Every moving thing that liveth shall be meat for you . . . But flesh
with the life thereof, which is the blood thereof, shall ye not eat. And
surely your blood of your lives will I require: at the hand of every
beast will I require it, and at the hand of man; at the hand of every
man's brother will I require the life of man. Whoso sheddeth man's
blood, by man shall his blood be shed: for in the image of God made he
man."
This is God's blessing on mankind. This is our charter from God, who
made and rules this earth. This is the end and duty of our mortal life:-
-to be fruitful and multiply and replenish the earth, and subdue it.
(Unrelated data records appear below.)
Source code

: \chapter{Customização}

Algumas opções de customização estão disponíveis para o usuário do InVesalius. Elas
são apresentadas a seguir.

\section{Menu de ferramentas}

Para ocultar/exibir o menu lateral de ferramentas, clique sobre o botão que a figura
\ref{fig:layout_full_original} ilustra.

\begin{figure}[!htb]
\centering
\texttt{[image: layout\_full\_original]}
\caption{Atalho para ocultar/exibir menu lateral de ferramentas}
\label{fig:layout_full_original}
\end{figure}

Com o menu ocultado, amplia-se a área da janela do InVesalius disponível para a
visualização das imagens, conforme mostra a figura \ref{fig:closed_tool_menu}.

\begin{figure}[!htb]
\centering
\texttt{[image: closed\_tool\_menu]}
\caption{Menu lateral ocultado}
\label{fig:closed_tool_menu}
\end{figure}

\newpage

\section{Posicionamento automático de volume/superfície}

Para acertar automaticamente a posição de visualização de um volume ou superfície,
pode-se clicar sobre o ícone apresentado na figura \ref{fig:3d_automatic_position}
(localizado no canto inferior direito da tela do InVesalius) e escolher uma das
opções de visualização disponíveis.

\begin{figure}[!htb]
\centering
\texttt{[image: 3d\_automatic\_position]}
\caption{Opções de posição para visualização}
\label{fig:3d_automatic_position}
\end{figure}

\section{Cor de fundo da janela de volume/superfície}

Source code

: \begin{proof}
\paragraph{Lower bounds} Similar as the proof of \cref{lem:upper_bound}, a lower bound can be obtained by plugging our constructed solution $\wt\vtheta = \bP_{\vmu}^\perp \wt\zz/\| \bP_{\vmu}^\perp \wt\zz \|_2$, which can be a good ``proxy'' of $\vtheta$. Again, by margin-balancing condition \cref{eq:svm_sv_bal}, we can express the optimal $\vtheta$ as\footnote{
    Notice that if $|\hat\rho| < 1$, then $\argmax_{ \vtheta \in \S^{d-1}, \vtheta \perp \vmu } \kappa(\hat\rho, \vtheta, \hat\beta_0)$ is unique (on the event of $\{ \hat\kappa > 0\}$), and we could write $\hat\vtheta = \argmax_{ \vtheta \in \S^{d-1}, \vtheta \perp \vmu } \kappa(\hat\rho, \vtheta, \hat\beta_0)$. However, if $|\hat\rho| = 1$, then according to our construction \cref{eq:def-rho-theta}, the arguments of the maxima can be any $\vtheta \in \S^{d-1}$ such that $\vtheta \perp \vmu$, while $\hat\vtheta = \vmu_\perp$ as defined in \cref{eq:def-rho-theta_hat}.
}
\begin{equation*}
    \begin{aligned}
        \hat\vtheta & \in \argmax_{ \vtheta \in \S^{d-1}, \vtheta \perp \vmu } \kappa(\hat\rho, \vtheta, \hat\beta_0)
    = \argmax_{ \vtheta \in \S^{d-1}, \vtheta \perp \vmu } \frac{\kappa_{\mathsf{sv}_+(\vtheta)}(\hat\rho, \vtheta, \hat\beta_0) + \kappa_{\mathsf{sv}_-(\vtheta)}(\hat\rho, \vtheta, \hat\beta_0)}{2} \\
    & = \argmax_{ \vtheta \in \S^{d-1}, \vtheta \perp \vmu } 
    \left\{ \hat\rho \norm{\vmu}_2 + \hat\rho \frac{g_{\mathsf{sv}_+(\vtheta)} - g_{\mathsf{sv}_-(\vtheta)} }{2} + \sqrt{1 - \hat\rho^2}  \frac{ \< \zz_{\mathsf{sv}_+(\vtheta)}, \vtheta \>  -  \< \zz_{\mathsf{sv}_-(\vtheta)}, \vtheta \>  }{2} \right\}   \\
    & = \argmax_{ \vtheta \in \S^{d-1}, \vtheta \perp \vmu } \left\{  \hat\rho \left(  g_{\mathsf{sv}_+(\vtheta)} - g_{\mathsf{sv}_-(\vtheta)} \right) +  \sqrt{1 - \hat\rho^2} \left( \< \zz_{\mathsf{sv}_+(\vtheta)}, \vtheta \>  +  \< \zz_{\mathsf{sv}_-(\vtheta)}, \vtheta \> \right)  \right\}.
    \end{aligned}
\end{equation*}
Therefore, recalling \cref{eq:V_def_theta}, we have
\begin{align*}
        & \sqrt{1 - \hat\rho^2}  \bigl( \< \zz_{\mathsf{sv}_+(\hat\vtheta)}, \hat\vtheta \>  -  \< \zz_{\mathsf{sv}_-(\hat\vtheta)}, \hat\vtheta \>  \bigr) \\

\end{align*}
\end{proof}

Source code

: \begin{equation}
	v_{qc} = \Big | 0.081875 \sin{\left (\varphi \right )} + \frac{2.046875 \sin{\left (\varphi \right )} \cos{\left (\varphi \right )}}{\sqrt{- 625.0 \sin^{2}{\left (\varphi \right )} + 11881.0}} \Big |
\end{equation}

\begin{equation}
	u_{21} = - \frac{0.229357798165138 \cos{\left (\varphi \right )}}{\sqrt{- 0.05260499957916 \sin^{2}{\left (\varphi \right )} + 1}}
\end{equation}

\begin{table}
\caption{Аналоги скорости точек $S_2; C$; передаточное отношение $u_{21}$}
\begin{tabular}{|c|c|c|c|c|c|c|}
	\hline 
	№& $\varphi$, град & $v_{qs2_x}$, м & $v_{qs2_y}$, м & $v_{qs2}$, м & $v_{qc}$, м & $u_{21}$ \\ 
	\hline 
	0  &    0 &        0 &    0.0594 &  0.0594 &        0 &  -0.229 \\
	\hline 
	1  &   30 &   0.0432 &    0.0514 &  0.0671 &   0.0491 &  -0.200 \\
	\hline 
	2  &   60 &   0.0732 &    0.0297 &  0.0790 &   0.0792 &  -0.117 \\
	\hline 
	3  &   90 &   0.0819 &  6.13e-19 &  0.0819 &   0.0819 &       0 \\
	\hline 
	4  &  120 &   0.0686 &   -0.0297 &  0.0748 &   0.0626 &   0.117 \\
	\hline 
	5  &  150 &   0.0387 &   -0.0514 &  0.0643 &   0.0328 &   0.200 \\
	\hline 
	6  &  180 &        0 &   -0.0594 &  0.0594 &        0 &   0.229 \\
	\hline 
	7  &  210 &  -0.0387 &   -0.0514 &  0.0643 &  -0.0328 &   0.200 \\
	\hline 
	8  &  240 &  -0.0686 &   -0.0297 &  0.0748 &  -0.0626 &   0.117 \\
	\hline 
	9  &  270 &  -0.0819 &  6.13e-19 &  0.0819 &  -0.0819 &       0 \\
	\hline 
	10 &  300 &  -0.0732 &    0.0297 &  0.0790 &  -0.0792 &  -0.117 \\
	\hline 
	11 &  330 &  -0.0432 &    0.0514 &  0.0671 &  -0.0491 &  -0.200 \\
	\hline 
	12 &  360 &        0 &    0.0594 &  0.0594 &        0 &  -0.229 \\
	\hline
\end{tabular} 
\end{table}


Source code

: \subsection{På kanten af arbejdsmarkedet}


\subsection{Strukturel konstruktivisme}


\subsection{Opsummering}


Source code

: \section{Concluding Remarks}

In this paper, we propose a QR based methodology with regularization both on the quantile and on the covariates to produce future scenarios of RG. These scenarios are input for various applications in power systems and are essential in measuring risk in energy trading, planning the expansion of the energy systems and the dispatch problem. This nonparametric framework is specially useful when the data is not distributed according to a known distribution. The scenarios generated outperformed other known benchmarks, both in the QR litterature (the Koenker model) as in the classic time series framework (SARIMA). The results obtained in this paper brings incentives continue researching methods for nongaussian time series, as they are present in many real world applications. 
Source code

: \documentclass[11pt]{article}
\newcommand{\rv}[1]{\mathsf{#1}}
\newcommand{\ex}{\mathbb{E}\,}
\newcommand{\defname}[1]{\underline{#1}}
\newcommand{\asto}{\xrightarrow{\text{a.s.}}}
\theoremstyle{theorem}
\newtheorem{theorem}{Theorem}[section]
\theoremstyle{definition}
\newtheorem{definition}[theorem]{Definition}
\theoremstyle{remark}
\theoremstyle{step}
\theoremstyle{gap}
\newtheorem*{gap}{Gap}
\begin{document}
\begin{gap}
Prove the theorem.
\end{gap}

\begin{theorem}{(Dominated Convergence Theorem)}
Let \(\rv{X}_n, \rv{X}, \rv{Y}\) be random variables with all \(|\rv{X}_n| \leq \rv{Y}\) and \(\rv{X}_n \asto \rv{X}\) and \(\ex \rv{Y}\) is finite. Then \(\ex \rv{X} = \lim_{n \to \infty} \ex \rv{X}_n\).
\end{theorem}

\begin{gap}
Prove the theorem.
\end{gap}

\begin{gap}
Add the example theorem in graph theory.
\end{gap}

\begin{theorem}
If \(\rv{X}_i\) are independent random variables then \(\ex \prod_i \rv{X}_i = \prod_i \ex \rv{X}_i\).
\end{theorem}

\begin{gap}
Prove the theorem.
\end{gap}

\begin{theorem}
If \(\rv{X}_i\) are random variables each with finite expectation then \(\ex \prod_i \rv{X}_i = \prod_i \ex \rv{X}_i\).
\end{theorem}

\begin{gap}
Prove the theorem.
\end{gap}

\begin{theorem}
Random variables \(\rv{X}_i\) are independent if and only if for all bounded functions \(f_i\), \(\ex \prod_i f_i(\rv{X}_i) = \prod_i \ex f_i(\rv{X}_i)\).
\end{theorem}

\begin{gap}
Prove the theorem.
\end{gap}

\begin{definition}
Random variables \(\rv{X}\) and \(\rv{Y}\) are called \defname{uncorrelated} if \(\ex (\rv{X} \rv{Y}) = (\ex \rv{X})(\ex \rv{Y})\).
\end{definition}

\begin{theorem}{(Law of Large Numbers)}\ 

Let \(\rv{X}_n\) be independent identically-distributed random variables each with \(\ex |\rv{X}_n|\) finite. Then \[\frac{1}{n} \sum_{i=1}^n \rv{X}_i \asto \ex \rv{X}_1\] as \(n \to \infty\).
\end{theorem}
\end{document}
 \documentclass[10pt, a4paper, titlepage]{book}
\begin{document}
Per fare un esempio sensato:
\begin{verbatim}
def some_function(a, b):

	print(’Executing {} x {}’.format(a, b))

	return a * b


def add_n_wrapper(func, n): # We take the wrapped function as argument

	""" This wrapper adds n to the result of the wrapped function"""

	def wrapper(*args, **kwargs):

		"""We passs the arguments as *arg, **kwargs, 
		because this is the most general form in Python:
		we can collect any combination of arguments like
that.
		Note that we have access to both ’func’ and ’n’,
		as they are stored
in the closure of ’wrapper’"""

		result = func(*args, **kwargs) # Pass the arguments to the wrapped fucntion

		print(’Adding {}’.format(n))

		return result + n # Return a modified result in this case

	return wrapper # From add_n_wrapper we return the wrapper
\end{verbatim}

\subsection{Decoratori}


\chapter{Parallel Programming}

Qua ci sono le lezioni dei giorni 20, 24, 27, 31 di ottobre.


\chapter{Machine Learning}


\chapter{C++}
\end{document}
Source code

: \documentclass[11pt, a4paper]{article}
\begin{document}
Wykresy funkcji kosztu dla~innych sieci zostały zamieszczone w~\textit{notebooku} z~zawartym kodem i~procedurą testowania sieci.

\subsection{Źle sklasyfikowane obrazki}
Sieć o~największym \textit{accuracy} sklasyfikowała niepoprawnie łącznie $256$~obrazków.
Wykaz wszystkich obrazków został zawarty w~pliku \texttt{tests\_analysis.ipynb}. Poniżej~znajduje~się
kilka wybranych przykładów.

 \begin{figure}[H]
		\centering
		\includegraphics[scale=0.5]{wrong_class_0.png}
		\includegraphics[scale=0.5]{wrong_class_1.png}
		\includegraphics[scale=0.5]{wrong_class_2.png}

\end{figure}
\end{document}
But
is that all? Is there no hint in this blessing of God of something more
than our mortal life--something beyond our mortal life? Surely there is.
Those words--"in the image of God made He man," must mean, if they mean
anything, that man can, if he will but be a true man, share the eternal
life of God. But I will not speak of that to-day, but rather of a
question about his mortal life in this world, which is this:--What is the
reason why man has a right over the lives of animals? why he may use them
for his food? and at the same time, what is the reason why he has not the
same right over the lives of his fellow-men? why he may not use them for
food?
It is this--that "in the image of God made He man." Man is made in the
image and likeness of God, therefore he is a sacred creature; a creature,
not merely an animal, and the highest of all animals, only cunninger than
all animals, more highly organised, more delicately formed than all
animals; but something beyond an animal. He is in the likeness of God,
therefore he is consecrated to God. He is the one creature on earth whom
God, so far as we know, is trying to make like Himself. Therefore,
whosoever kills a man, sins not only against that man, nor against
society: he sins against God. And God will require that man's blood at
the hand of him who slays him. But how? At the hand of every beast will
He require it, and at the hand of every man.